A collection of ink drawings that show the artists expertise in ink brush techniques like calligraphy. Photo by Max Hollinger/The Guardsman

Proceed to a series of ink drawings from the sixties, again monochrome, again engaging with space and abstraction, but this time in the natural world, reflecting her move north to Napa. 

The mapping of the next decade of her life is primarily through written work and runoff from her various projects, instead of painted works.  In the seventies, she was painting, thinking deeply about her work, and also founding local institutions and serving her community. This is evidenced by the trove of material on display, through installations of her notes, collaborations and interviews. In one diary entry retrieved from the Bernice Bing archive of Stanford Library, she jotted down these notes about the visual concepts in which she was working: “curve space, dark matter, light depth.” She also invested, through institutions, through mentorship and through her unique insights and choices, in the future of the Bay Area as an epicenter of the arts and of Asian American culture. 

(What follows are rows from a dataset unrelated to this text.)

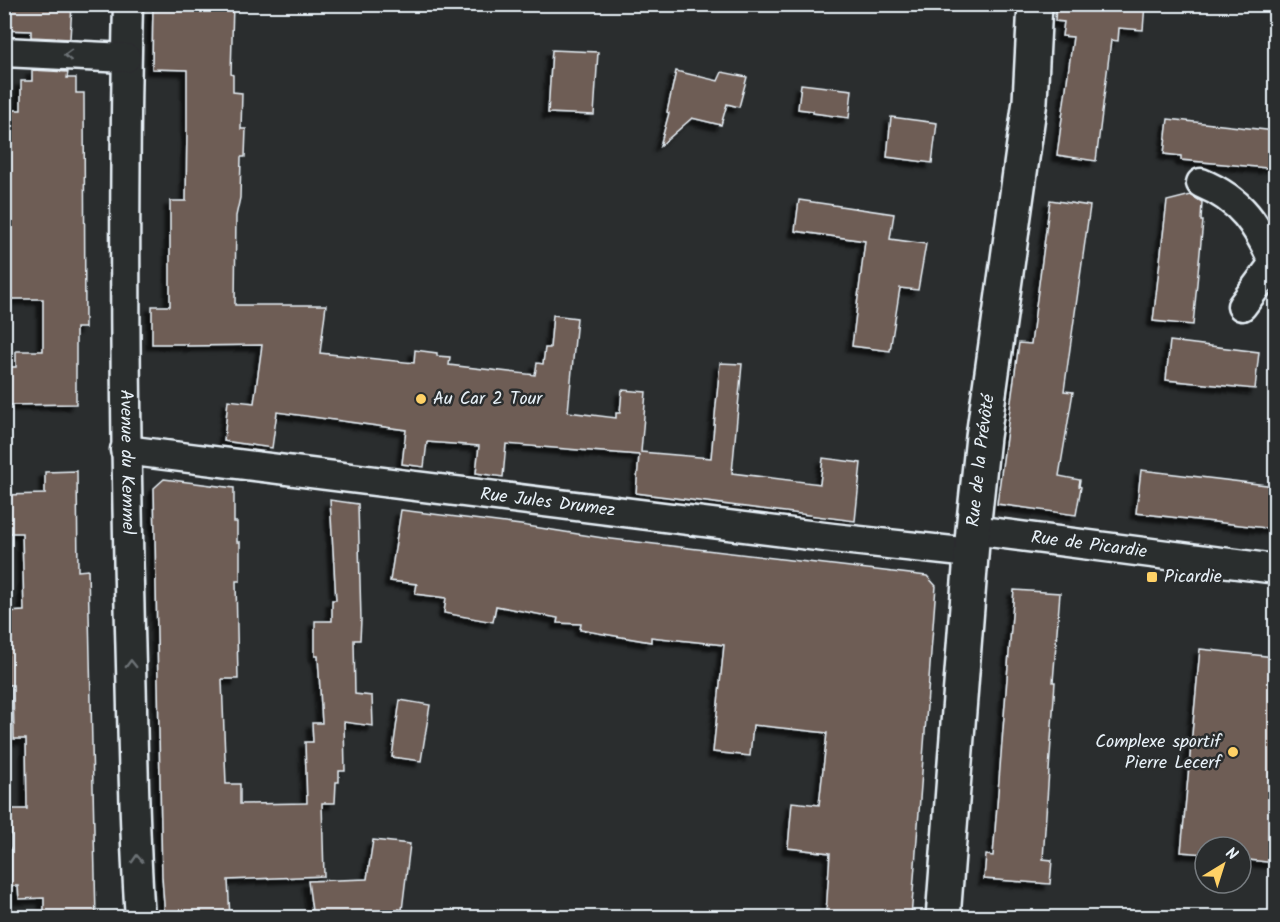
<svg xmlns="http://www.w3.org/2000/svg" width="1280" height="922" viewBox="0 0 1280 922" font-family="Kalam,sans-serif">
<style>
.building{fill:#6e5d55;stroke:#e8f1f8;stroke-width:1.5;filter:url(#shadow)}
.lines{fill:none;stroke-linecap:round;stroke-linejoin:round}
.minor-casing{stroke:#e8f1f8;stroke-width:33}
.tertiary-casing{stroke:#e8f1f8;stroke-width:38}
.minor{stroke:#2a2d2e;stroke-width:28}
.tertiary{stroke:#2a2d2e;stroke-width:33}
.oneway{stroke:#6c7275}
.poi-dot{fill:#ffd166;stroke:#2a2d2e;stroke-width:2}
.labels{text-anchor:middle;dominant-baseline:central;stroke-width:5;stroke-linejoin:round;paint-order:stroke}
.poi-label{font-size:18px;fill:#e8f1f8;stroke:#2a2d2e;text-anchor:start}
.street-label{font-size:18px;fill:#e8f1f8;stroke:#2a2d2e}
</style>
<defs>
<filter id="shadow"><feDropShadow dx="-5.5" dy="5.5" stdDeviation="1.5" flood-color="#0009"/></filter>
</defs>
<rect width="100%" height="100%" fill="#2a2d2e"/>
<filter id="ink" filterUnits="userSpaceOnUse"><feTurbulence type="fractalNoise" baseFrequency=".0167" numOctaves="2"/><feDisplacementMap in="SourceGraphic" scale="12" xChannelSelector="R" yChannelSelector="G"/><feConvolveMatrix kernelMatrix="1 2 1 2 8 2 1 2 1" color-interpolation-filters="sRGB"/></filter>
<g filter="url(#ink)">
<path class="building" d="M4,4H72L70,39L31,37V31L4,30Z
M153,4H233L231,74L233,75V92L242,93L241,129H246L245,157H241L240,198L236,216L235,305H326L320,353L414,363L415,350L437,353V356L450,357L449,365L535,375L537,363L543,364L545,348H550L553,315L577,318L568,412L616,418V413H620L622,390L646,392L641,452L711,458L720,363L742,364L732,473L820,484L823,458L861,463L855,521L636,493L639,455L506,444L503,477L476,473L479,446L427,442L424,467L402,464L406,430L277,412L272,448L224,441L228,400L254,403L262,345L187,346V344H152V306H170V201H186L187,127V70L152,69Z
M1056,4H1145L1143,30L1119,28L1118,41L1111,40L1096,161L1057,155L1073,37L1062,36L1064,22L1055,21Z
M552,50L598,52L594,115L548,113Z
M32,70L68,72L67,78H76V93H84L85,328H76V404L8,405L7,367H16V351H43V299H4V174H7V150L6,110H21V81H32Z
M676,71L718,81L722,72L747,77L739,107L727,104L721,125L692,118L660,146L669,113L667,112Z
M801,84L852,90L849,118L813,113V111L798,109Z
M891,117L937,123L932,163L887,157Z
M1168,119L1275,131V167L1268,166L1267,168L1181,160V156L1164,154Z
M1191,195L1202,202L1201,221H1203L1193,325L1153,321L1167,201Z
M799,200L894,214L890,239L926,244L918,290L900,288L890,351L852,346L865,241L795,231Z
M1050,200L1090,206L1064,391L1073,392L1059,476L1080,480L1079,486L1081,487L1076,515L997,504L1019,343L1031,344Z
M1170,341L1259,352L1255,389L1166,380Z
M1141,470L1275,486V529L1136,513Z
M77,471L78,571L88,570L96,918H44V898L19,899L18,886H11V809H27L26,739H14L13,685H8V612L24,611L22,533H7V522H4V495L45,494V472Z
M164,479L234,488V522H237V542H240V581H236L238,679H222L226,784H240V804L307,803L305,742H313L312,723H322L318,656H315V621H332V600H336L330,500L358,504L361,620L360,640H354L355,694L372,696L373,726L344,722L345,771H339V782H336L335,803H322L324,876L228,880L230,918H165L162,877L154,488Z
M401,510L521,525L603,538L927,576L936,586L911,918H838V915L826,914L830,853L788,848L792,802L819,805L827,733L753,725L750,756L713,752L724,645L651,637V642L580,630L581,624L557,623L558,618L496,606L493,622L444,613L446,598L415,594L417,584L390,581Z
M1014,590L1060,593L1053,682H1055L1043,859L1052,860L1050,884L984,879L986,855L993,856Z
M1200,649L1275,657V863L1241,859V847H1205V854L1181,852Z
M400,700L430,705L421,761L392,757Z
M373,840L410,844L402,910L399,909L398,918H313L308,881L367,879Z"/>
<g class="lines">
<defs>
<g id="minor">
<path id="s1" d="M128,4C123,212 125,421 130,629C133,725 133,821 140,918"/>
<path d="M4,52L126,58"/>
<path d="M1201,183C1242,200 1257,225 1274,263L1242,306"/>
<path id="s2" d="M125,450L833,538L971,553"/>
<path id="s3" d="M973,530L1276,569"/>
</g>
<g id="tertiary">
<path id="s4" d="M943,918L973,530L983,437L1030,101L1035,4"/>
</g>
</defs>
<use href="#minor" class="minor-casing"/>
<use href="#tertiary" class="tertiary-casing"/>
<use href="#minor" class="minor"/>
<use href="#tertiary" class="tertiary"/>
</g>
<defs><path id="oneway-chevron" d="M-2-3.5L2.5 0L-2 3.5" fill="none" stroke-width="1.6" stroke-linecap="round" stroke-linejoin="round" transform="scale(1.5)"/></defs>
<g class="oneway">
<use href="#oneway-chevron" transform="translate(68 55) rotate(-178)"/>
<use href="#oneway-chevron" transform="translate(131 664) rotate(-91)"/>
<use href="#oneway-chevron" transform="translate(137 859) rotate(-93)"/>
</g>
</g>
<g class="poi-dot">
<circle cx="421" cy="399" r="6"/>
<rect x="1146" y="571" width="12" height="12" rx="3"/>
<circle cx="1233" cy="752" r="6"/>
</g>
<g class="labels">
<g class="poi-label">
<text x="433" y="399">Au Car 2 Tour</text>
<text x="1164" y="577">Picardie</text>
<text x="1221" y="742" text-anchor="end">Complexe sportif<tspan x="1221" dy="21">Pierre Lecerf</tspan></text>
</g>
<g class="street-label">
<text stroke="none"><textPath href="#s4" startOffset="459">Rue de la Prévôté</textPath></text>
<text stroke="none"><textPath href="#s1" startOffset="458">Avenue du Kemmel</textPath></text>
<text stroke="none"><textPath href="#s2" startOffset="426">Rue Jules Drumez</textPath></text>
<text stroke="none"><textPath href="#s3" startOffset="117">Rue de Picardie</textPath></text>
</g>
</g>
<rect width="1280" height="922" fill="none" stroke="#2a2d2e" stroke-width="24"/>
<rect x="12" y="12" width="1256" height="898" fill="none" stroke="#e8f1f8" stroke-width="2" filter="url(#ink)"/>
<g transform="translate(1223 865) rotate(38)"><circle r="28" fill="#2a2d2e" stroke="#767b7f" stroke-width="1.5"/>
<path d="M0-4.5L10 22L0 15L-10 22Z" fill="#ffd166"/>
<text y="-9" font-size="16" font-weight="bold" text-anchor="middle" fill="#e8f1f8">N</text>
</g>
</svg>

In 1984 she studied the millennia long history of calligraphy and Buddhism during her Fulbright Fellowship in China. In a later interview, she recounted her time in China as an experience of both connection and disconnect. Bing, who described herself as ethnically but not culturally Chinese, said that while it was remarkable to be in a place where she was in the ethnic majority, she “still felt like a foreigner.”

Upon her return, she honed her work with the Lotus Sutra and, in her oil paintings from that decade, developed a much more calligraphic sensibility. 

A long red table on which is printed excerpts from Bernice Bing’s personal notes and flyers from important events in her life as an artist. Photo by Max Hollinger/The Guardsman

Among those pieces acquired by the Asian Art Museum is Epilogue, the artist’s final piece before being robbed of her life by cancer in 1998, the last of a life of diagnoses including hemochromatosis and lupus. Culminating her explorations in abstraction, space, light, calligraphic line, and color, the 24-foot-long triptych reflects the intricately woven life and deep connections of the artist. Her vibrancy and depth seem to run across the canvases with the lines, some of which are dancing, some folding, some hiding away. 

The artist’s final piece, Epilogue, was painted over five years, 1990 – 1995 and spans three large canvases. Bing’s trademark influences, the Lotus Sutra, calligraphy, and the Bay Area Figurative Movement, coalesce masterfully across all three. Photo by Max Hollinger/The Guardsman

The impact of the piece could no more be adequately described than it could be captured in a photograph, it must be witnessed first hand. The exhibit, entitled Outsider in Her Lifetime, Bay Area Chinese American Queer Woman Comes Into View, can be found on the ground floor of the museum, and will be shown through May 1, 2023.

When the varied components of her interior and communal life are taken together, this artist, this woman, this lesbian, this Chinese American, this San Franciscan, this activist, is too complex to distill. Abby Chen’s show at the Asian Art Museum is the correct medium for experiencing the work and life of Bernice Bing.